Domestic Disturbance is a ceramics installation by former Nelson, and now United States, based artist Caroline Earley. It is a response, in part, to Earley's return to the United States after sixteen years in New Zealand.
Established in the vessel tradition, Earley's practice incorporates hand, wheel and industrial approaches. Drawing on her interests in science, politics and cultural issues, Domestic Disturbance presents a monochromatic installation of distorted ceramic domestic ware; a table covered with uncanny bulbous and contorted forms, all in pristine white. These ceramic volumes are enclosed and non-functional, expressing some of the nature of Earley's disquiet and discomfort with American domestic politics.
Earley states, "Domestic Disturbance engages the traditional form of the ceramic table setting to ‘set an uncanny table' for an unexpected experience. Form, appendage and surface elements come together in ways that reference domestic ware, but serve up a meal of warped, unusable forms and enclosed volumes, which fold back on themselves and push against the confines of their contained space.
"The work is based, in part, on how my perceptions of self have been altered by a recent move back to the United States after sixteen years living in New Zealand. It is informed by the multitude of strange moments I have encountered, feeling like an immigrant in my own country. The territory triggers memory, yet is altogether unfamiliar. It also feeds on the dysfunctional domestic politics of the US, where very little makes sense in a system that has become bloated and misshapen. Extreme distortions have replaced what once at least passed for truth."

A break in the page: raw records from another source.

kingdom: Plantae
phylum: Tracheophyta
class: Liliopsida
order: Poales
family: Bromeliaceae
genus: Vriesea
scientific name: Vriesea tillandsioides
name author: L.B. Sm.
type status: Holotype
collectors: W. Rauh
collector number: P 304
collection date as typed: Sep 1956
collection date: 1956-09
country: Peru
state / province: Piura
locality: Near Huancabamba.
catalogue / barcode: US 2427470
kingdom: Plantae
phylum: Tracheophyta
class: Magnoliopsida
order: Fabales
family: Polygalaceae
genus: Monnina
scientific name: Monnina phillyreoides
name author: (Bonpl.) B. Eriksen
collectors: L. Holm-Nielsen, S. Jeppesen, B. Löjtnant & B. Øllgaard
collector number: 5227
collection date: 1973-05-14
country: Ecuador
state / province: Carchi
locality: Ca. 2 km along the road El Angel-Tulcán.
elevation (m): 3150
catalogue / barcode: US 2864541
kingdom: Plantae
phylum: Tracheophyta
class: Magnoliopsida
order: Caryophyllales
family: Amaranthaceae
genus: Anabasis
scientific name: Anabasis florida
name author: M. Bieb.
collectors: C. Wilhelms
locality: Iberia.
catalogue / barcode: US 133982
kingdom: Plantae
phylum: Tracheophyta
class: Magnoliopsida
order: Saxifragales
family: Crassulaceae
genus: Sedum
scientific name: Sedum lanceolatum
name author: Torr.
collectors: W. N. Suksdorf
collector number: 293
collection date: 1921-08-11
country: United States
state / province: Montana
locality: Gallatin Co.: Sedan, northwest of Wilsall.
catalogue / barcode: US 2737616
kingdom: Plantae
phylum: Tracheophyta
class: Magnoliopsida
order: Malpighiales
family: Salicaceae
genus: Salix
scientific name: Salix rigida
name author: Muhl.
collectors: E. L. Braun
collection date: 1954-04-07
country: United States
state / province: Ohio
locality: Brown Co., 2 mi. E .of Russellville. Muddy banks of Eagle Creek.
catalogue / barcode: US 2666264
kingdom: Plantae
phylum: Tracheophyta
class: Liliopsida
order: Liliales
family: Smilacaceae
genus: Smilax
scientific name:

Caroline Earley is currently Assistant Professor of Art - Ceramics at Boise State University, Idaho, USA. From 2005 - 2010 she was a lecturer in visual arts at the Nelson Marlborough Institute of Technology (NMIT). She has a BFA in ceramics from Ohio University (Summa Cum Laude) and an MFA in ceramics from the University of Wisconsin. Domestic Disturbance was exhibited at The Suter Art Gallery, Nelson in 2011.